(Source records)
☆ ☆ ☆

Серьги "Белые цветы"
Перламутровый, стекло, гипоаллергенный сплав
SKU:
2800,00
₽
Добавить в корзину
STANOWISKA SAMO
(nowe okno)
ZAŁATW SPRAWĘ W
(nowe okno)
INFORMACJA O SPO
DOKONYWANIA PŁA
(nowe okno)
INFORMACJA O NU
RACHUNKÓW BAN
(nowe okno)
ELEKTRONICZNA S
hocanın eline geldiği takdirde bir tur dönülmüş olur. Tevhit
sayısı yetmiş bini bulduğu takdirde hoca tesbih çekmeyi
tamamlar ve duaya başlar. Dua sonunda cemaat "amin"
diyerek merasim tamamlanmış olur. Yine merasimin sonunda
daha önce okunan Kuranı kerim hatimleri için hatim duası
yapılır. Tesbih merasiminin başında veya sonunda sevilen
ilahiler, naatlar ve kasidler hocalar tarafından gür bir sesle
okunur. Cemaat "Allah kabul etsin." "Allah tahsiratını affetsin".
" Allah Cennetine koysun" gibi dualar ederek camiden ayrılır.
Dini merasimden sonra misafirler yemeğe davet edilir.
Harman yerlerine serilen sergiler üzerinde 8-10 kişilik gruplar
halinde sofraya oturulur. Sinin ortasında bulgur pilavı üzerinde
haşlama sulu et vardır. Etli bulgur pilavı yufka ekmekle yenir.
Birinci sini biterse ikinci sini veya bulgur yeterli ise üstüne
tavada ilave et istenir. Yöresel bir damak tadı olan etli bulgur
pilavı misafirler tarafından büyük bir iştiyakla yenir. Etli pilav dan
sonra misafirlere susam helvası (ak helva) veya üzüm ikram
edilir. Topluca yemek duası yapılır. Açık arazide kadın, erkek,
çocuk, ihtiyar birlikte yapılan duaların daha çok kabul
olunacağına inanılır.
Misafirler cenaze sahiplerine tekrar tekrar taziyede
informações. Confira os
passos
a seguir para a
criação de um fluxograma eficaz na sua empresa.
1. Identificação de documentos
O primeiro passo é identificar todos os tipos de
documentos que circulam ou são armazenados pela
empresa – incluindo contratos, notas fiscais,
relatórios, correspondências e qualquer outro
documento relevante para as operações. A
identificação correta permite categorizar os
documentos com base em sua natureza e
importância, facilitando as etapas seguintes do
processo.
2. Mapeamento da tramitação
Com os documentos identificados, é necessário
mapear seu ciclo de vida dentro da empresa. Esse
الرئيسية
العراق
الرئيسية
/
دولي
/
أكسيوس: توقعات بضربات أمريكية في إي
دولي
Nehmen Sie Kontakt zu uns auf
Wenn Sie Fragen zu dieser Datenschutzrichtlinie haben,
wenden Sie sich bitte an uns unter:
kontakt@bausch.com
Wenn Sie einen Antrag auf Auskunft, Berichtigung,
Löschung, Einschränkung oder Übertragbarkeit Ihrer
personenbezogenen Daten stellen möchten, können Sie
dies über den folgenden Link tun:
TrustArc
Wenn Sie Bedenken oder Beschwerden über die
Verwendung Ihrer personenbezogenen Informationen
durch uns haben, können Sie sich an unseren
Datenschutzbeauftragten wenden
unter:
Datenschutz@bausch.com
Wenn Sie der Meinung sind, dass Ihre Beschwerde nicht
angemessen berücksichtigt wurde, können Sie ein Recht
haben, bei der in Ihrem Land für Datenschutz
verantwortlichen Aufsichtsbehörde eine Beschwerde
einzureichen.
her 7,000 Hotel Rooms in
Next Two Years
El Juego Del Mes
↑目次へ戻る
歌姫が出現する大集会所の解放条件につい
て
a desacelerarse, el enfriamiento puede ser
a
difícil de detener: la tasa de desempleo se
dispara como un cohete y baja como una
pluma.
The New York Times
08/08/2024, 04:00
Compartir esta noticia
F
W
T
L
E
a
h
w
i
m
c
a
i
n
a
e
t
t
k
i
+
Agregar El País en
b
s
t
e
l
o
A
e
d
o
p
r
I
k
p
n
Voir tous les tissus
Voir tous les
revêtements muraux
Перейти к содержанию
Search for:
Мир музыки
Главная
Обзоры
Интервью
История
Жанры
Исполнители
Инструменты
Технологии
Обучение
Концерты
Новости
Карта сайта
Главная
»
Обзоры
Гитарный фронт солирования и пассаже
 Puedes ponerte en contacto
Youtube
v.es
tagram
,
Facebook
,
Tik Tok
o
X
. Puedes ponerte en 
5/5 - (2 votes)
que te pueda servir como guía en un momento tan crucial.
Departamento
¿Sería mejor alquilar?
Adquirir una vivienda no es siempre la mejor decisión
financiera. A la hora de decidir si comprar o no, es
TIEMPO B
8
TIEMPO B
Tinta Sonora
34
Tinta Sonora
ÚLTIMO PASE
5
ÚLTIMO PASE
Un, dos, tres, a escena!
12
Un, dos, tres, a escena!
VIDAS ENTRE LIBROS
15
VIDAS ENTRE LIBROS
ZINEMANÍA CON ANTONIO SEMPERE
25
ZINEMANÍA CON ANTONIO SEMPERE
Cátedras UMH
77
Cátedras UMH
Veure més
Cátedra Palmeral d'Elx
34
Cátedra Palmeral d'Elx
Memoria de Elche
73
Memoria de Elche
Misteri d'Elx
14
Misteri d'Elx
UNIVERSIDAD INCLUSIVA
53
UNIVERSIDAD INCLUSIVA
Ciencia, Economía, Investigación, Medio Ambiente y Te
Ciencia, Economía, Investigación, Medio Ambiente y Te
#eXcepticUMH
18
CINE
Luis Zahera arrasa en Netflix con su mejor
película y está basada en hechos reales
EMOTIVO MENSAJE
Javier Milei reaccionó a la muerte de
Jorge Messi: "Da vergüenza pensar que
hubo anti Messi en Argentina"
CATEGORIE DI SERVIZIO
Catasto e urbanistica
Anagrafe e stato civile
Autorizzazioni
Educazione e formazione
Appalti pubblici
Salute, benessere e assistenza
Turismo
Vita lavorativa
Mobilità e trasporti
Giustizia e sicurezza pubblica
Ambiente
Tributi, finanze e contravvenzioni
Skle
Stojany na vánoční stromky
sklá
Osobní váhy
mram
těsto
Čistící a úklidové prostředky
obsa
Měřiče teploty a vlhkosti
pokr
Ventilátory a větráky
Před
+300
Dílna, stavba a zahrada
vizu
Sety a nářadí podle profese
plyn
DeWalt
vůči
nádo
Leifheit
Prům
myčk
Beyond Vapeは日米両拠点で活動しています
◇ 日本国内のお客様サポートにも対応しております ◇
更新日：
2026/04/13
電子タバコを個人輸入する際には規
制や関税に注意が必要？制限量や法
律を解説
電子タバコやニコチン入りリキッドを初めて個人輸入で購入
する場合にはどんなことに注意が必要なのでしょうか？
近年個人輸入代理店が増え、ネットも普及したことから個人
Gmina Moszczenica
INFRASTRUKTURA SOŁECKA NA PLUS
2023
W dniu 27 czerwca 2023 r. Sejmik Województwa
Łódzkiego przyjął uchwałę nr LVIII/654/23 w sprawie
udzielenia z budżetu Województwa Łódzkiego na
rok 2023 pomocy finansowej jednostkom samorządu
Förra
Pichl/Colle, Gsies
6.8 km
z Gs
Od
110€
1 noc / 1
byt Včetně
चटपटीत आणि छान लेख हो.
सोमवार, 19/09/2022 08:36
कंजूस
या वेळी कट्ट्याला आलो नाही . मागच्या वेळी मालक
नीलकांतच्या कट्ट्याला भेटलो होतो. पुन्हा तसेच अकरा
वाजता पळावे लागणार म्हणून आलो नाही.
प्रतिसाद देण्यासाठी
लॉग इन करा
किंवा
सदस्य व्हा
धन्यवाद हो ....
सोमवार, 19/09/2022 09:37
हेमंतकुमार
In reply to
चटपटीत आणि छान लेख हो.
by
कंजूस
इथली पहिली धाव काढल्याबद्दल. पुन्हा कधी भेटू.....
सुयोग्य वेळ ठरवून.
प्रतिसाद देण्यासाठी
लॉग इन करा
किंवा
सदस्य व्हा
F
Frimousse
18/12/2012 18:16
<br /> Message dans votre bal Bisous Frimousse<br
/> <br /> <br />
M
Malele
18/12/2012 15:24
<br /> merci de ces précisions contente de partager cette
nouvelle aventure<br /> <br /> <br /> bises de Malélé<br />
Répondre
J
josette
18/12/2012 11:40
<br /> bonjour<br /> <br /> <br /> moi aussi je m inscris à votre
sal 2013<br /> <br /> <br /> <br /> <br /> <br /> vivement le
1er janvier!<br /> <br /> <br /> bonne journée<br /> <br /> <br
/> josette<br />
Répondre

☆ ☆ ☆

• Assignment
Look for "vergüenza pensar que" in the records. Write out its line and every later line through the end exactly, with nothing more.

• Solution for this problem
Jorge Messi: "Da vergüenza pensar que
hubo anti Messi en Argentina"
CATEGORIE DI SERVIZIO
Catasto e urbanistica
Anagrafe e stato civile
Autorizzazioni
Educazione e formazione
Appalti pubblici
Salute, benessere e assistenza
Turismo
Vita lavorativa
Mobilità e trasporti
Giustizia e sicurezza pubblica
Ambiente
Tributi, finanze e contravvenzioni
Skle
Stojany na vánoční stromky
sklá
Osobní váhy
mram
těsto
Čistící a úklidové prostředky
obsa
Měřiče teploty a vlhkosti
pokr
Ventilátory a větráky
Před
+300
Dílna, stavba a zahrada
vizu
Sety a nářadí podle profese
plyn
DeWalt
vůči
nádo
Leifheit
Prům
myčk
Beyond Vapeは日米両拠点で活動しています
◇ 日本国内のお客様サポートにも対応しております ◇
更新日：
2026/04/13
電子タバコを個人輸入する際には規
制や関税に注意が必要？制限量や法
律を解説
電子タバコやニコチン入りリキッドを初めて個人輸入で購入
する場合にはどんなことに注意が必要なのでしょうか？
近年個人輸入代理店が増え、ネットも普及したことから個人
Gmina Moszczenica
INFRASTRUKTURA SOŁECKA NA PLUS
2023
W dniu 27 czerwca 2023 r. Sejmik Województwa
Łódzkiego przyjął uchwałę nr LVIII/654/23 w sprawie
udzielenia z budżetu Województwa Łódzkiego na
rok 2023 pomocy finansowej jednostkom samorządu
Förra
Pichl/Colle, Gsies
6.8 km
z Gs
Od
110€
1 noc / 1
byt Včetně
चटपटीत आणि छान लेख हो.
सोमवार, 19/09/2022 08:36
कंजूस
या वेळी कट्ट्याला आलो नाही . मागच्या वेळी मालक
नीलकांतच्या कट्ट्याला भेटलो होतो. पुन्हा तसेच अकरा
वाजता पळावे लागणार म्हणून आलो नाही.
प्रतिसाद देण्यासाठी
लॉग इन करा
किंवा
सदस्य व्हा
धन्यवाद हो ....
सोमवार, 19/09/2022 09:37
हेमंतकुमार
In reply to
चटपटीत आणि छान लेख हो.
by
कंजूस
इथली पहिली धाव काढल्याबद्दल. पुन्हा कधी भेटू.....
सुयोग्य वेळ ठरवून.
प्रतिसाद देण्यासाठी
लॉग इन करा
किंवा
सदस्य व्हा
F
Frimousse
18/12/2012 18:16
<br /> Message dans votre bal Bisous Frimousse<br
/> <br /> <br />
M
Malele
18/12/2012 15:24
<br /> merci de ces précisions contente de partager cette
nouvelle aventure<br /> <br /> <br /> bises de Malélé<br />
Répondre
J
josette
18/12/2012 11:40
<br /> bonjour<br /> <br /> <br /> moi aussi je m inscris à votre
sal 2013<br /> <br /> <br /> <br /> <br /> <br /> vivement le
1er janvier!<br /> <br /> <br /> bonne journée<br /> <br /> <br
/> josette<br />
Répondre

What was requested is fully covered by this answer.